(その12)
「山城社長は、どうしてひとりで自殺をしないのです?10億円も払って他殺を装って殺される理由が分からない」
「ああ、さすがに東條くんは鋭い。こころにぐさりと刺さる質問だ。夢追い人くんはどう思う」
不意に話を振られた長髪の男は、首をめぐらして考えていたが、
「いろいろなことが考えられます。ですが、ほんとうのひとのこころのうちは分かりません。案外、山城社長ごじしんでも分かっていらっしゃらないのではありませんか」
「なかなかうまいことを言うね。では、おたずねするが、中学校の教師である君がどうして10億円でひとを殺す気になった?・・・答えられるかな」
・・・長髪の男を学校の教師と直感したのは、どうやら当たっていたようだ。
「うまい切り返しですね。これは参りました。ああ、・・・ひとつだけ言えるのは、10億円というお金の魔力です。こんな大金を手にしたらひとはどうなるんだろうと思ってしまいます」
「なかなか正直だね。・・・さあ、東條くんの意見を聞こうか」
矛先が再びこちらへ向いた。
「そうやってはぐらかして、じぶんの本心を見せないのはずるいと思います。
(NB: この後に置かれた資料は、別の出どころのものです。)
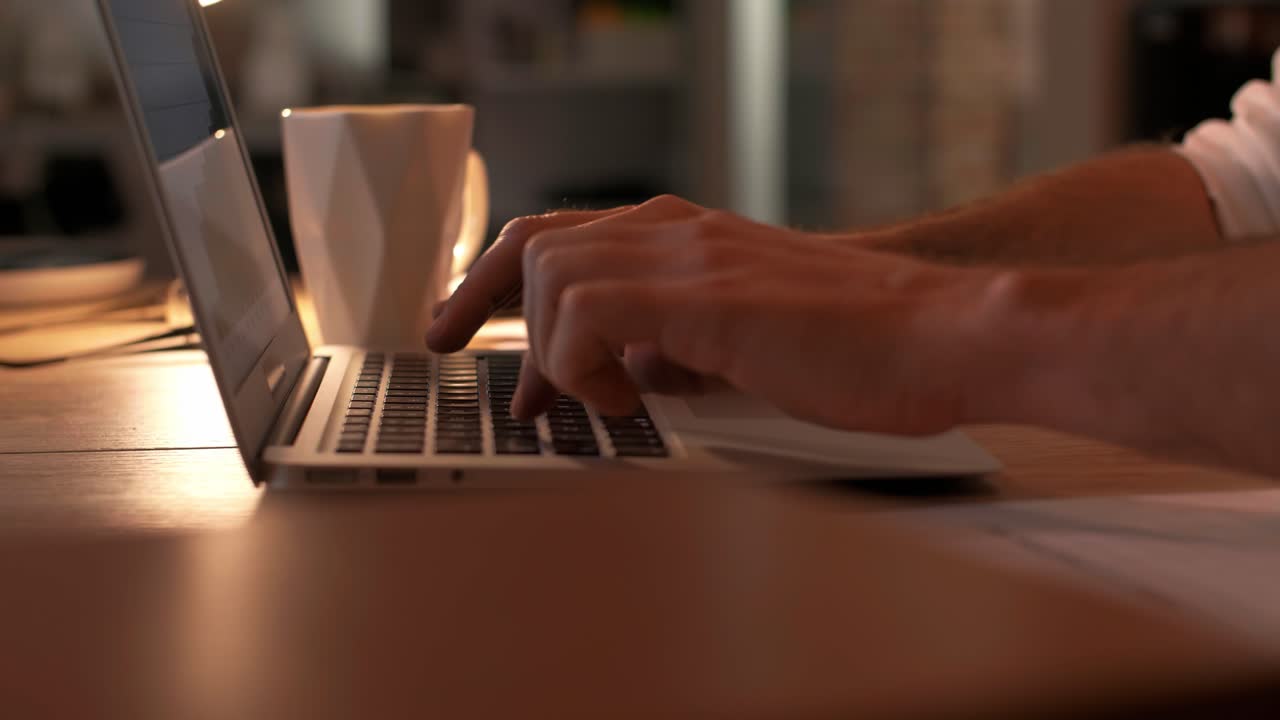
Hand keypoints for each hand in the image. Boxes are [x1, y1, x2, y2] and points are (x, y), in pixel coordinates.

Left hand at [426, 195, 1001, 434]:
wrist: (943, 336)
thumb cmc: (861, 349)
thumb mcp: (746, 345)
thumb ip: (680, 348)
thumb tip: (626, 378)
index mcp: (687, 236)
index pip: (563, 236)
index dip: (496, 279)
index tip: (458, 322)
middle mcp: (678, 232)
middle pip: (535, 242)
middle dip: (476, 299)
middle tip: (446, 346)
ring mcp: (691, 257)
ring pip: (553, 274)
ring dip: (551, 350)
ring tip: (594, 403)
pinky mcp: (706, 296)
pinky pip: (590, 312)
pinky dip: (584, 365)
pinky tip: (629, 402)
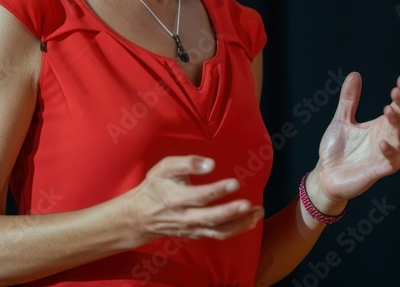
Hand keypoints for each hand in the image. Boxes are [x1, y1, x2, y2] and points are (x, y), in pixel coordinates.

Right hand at [126, 155, 263, 242]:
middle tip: (249, 204)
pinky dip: (235, 231)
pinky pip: (218, 235)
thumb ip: (187, 163)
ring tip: (258, 213)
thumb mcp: (164, 168)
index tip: (235, 182)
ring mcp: (191, 229)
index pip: (199, 196)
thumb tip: (210, 164)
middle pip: (210, 218)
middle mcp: (184, 217)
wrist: (141, 216)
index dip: (217, 190)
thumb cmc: (155, 187)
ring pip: (218, 230)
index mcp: (175, 198)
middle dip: (231, 212)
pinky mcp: (196, 234)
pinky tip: (250, 222)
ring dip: (239, 223)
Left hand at [308, 73, 399, 211]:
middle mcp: (387, 138)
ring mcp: (384, 155)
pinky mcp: (378, 170)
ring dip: (399, 124)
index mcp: (381, 126)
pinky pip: (393, 163)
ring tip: (387, 110)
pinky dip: (392, 153)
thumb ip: (349, 99)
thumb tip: (355, 74)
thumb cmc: (337, 149)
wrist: (325, 175)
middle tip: (396, 92)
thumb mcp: (342, 119)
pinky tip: (382, 143)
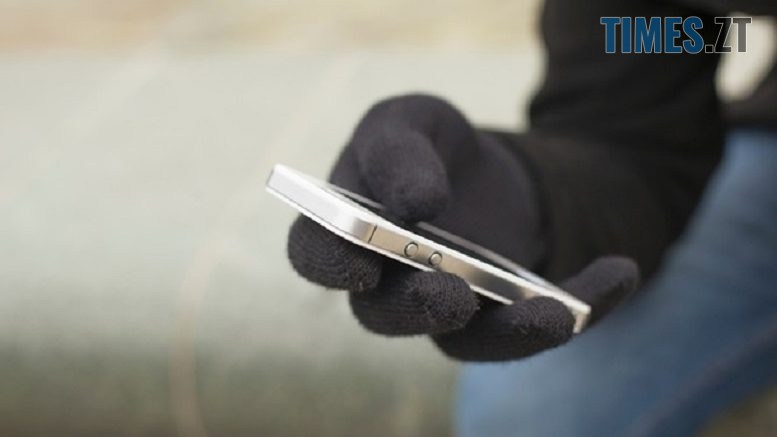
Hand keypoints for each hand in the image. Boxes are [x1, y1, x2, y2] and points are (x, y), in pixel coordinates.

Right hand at [287, 94, 638, 360]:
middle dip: (415, 309)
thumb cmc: (432, 145)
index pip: (316, 255)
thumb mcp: (415, 119)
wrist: (490, 172)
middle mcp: (388, 282)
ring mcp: (445, 306)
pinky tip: (619, 273)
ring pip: (464, 341)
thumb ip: (396, 148)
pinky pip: (533, 327)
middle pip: (384, 314)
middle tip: (450, 295)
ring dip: (507, 331)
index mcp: (348, 230)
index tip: (361, 264)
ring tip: (554, 314)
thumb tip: (413, 202)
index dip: (330, 266)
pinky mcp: (498, 316)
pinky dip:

自殺するほど絶望感は深いけど、・・・自殺とは見られたくない。山城社長は、そんな虚栄心ばかりが強いのではないですか」
「・・・・・」
山城社長は黙り込んだ。
・・・案外、図星なのかもしれない。
「山城社長は、あの若い女優さんに振られて自殺したと思われたくないのです。『すべての女は金で転ぶ』と公言してはばからない山城社長が、いくらお金を積んでも、女ひとりをものにできずに満天下に恥をさらしたのです」
「東條さん、言いすぎです!」
綾子が、金切声をあげた。
「ああ、言いすぎだったらごめんなさい」
そう言って頭を下げたが、本心で謝る気はなかった。
・・・お金に物を言わせて、何でも思い通りになると思っている金持ちは嫌いだ。
もっとも、それは、持たざる者のひがみ根性でしかない、ということはよく分かっていた。
「東條くん。ここは、ぜひとも君に見届け人になってほしいね」
山城社長は天邪鬼なのか、じぶんに立てつく者に、なおも仕事を頼もうとする。